Click here to read all five of Craig's points from Thursday night.

Pro Football Focus calls the Vikings' passing game 'dominant'

For a second consecutive week the Vikings passed for more than 300 yards. Led by Kirk Cousins and Justin Jefferson, Minnesota is arguably the best downfield passing team in the league.

The Vikings passing game was dominant throughout the night. However, the sack fumble to start the second half was the one misplay that cost them dearly, as it set up the Eagles for a short field and, ultimately, a touchdown.

On the other side of the ball, the Eagles passing game struggled for the second game in a row. And this time, it didn't happen against a defense as good as the New England Patriots.

Justin Jefferson has [totaled] 309 yards after two contests and is on pace for a record-shattering year. T.J. Hockenson and Jordan Addison also had a nice game for the Vikings, as Minnesota's passing and receiving game certainly wasn't the problem last night.

'Pioneer Press' features rookie Jordan Addison's dreams becoming reality

Jordan Addison's NFL career is off to an historic start.

On Thursday, the 21-year-old rookie became the 20th player since 1970 to catch a touchdown in his first two games. He also joins Percy Harvin (2009) and Sammy White (1976) as the only rookies in team history to start a season with touchdown receptions in two consecutive games.

The Pioneer Press featured Addison's story of how he brought his wildest dreams into fruition.

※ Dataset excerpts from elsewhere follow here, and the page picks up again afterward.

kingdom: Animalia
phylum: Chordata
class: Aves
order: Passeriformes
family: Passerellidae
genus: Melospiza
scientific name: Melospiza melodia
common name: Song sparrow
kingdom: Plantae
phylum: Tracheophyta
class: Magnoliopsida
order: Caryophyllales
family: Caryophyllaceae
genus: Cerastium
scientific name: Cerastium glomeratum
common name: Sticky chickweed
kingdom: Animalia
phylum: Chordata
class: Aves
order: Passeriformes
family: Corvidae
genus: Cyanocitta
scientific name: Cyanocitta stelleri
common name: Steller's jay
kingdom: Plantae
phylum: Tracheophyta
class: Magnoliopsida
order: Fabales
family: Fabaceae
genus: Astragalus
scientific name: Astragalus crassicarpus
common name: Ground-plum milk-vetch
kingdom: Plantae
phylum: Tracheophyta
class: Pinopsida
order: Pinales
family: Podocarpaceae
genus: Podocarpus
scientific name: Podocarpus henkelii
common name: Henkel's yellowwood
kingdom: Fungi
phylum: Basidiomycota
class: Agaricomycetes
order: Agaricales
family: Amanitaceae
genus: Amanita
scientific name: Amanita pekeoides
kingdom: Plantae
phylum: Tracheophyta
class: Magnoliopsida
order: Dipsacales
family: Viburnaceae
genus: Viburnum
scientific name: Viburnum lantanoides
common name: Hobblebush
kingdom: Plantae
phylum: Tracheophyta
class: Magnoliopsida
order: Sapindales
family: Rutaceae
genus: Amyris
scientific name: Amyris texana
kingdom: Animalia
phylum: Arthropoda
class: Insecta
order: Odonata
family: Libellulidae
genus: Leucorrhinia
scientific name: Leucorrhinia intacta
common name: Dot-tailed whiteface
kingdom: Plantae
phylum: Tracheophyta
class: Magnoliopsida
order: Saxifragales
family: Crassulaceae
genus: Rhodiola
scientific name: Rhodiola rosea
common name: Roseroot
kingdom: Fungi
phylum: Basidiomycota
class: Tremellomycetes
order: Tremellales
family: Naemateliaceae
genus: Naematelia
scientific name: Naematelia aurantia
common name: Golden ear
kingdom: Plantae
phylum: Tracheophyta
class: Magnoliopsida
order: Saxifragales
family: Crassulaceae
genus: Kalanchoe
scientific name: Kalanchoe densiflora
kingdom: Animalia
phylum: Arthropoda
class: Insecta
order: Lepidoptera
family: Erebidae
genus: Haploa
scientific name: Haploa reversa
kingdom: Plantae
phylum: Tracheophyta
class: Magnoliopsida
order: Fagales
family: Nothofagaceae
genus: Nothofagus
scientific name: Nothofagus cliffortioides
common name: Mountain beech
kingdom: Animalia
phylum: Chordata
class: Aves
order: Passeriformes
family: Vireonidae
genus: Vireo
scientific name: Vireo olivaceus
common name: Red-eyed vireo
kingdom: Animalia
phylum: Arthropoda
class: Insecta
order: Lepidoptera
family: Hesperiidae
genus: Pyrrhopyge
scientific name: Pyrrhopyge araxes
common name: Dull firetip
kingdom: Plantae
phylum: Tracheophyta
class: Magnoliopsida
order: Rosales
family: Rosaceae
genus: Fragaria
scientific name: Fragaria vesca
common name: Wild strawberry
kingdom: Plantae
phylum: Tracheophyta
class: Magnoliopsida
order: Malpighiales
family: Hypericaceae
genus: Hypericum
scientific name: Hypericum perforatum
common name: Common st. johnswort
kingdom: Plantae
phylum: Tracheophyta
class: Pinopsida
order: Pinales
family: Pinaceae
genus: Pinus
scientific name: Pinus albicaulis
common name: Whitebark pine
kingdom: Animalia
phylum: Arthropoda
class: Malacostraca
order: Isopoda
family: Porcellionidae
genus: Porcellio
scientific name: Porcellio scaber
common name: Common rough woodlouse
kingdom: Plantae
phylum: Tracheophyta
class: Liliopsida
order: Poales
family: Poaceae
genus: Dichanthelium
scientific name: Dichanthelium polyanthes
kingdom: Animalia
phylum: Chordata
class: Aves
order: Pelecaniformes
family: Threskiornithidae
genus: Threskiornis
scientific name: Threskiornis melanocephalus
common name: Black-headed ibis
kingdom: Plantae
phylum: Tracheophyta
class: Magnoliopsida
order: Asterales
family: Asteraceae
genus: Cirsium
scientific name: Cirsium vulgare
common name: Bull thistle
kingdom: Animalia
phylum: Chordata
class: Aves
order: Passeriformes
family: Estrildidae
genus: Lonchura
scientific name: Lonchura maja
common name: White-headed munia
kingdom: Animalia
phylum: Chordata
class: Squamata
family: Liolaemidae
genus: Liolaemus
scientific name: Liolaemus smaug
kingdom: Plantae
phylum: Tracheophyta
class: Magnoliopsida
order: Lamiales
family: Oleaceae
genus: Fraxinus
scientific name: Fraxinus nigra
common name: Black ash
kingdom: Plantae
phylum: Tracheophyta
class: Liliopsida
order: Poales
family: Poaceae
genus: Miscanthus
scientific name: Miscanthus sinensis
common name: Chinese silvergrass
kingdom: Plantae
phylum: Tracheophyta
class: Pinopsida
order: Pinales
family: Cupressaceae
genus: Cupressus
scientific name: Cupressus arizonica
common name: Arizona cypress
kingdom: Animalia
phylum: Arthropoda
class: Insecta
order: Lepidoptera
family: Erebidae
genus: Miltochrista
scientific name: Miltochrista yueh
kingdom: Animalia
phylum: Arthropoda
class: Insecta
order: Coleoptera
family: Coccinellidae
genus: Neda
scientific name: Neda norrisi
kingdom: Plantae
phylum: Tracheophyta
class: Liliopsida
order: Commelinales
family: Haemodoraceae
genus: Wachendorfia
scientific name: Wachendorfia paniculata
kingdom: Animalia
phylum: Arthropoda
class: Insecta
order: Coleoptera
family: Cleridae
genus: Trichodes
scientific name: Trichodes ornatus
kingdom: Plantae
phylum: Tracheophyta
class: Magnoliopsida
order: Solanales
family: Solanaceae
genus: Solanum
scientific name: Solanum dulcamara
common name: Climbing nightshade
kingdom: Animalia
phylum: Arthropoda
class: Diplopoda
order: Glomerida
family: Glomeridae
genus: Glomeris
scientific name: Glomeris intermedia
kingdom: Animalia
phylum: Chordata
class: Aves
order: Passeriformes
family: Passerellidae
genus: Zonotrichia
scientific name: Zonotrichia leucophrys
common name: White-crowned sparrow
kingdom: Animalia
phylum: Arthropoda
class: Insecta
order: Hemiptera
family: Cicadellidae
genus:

Addison was a freshman at the University of Pittsburgh when he first met Brennan Marion. At the time, Addison was a rising star with the Panthers, and Marion had recently been hired as the program's receivers coach. As they got to know each other, the conversation veered toward what Addison hoped to accomplish in the future.

"He gave me some average goals," Marion said. "I told him to come back tomorrow with his wildest dreams."

In response, Addison dreamed as big as he possibly could, returning to Marion the next day with ambition coursing through his veins.

He wanted to win the Biletnikoff Award, which is given annually to the best receiver in college football. He wanted to bring a conference championship to Pittsburgh for the first time in more than a decade. He wanted to walk across the stage and dap up NFL Commissioner Roger Goodell after getting drafted in the first round.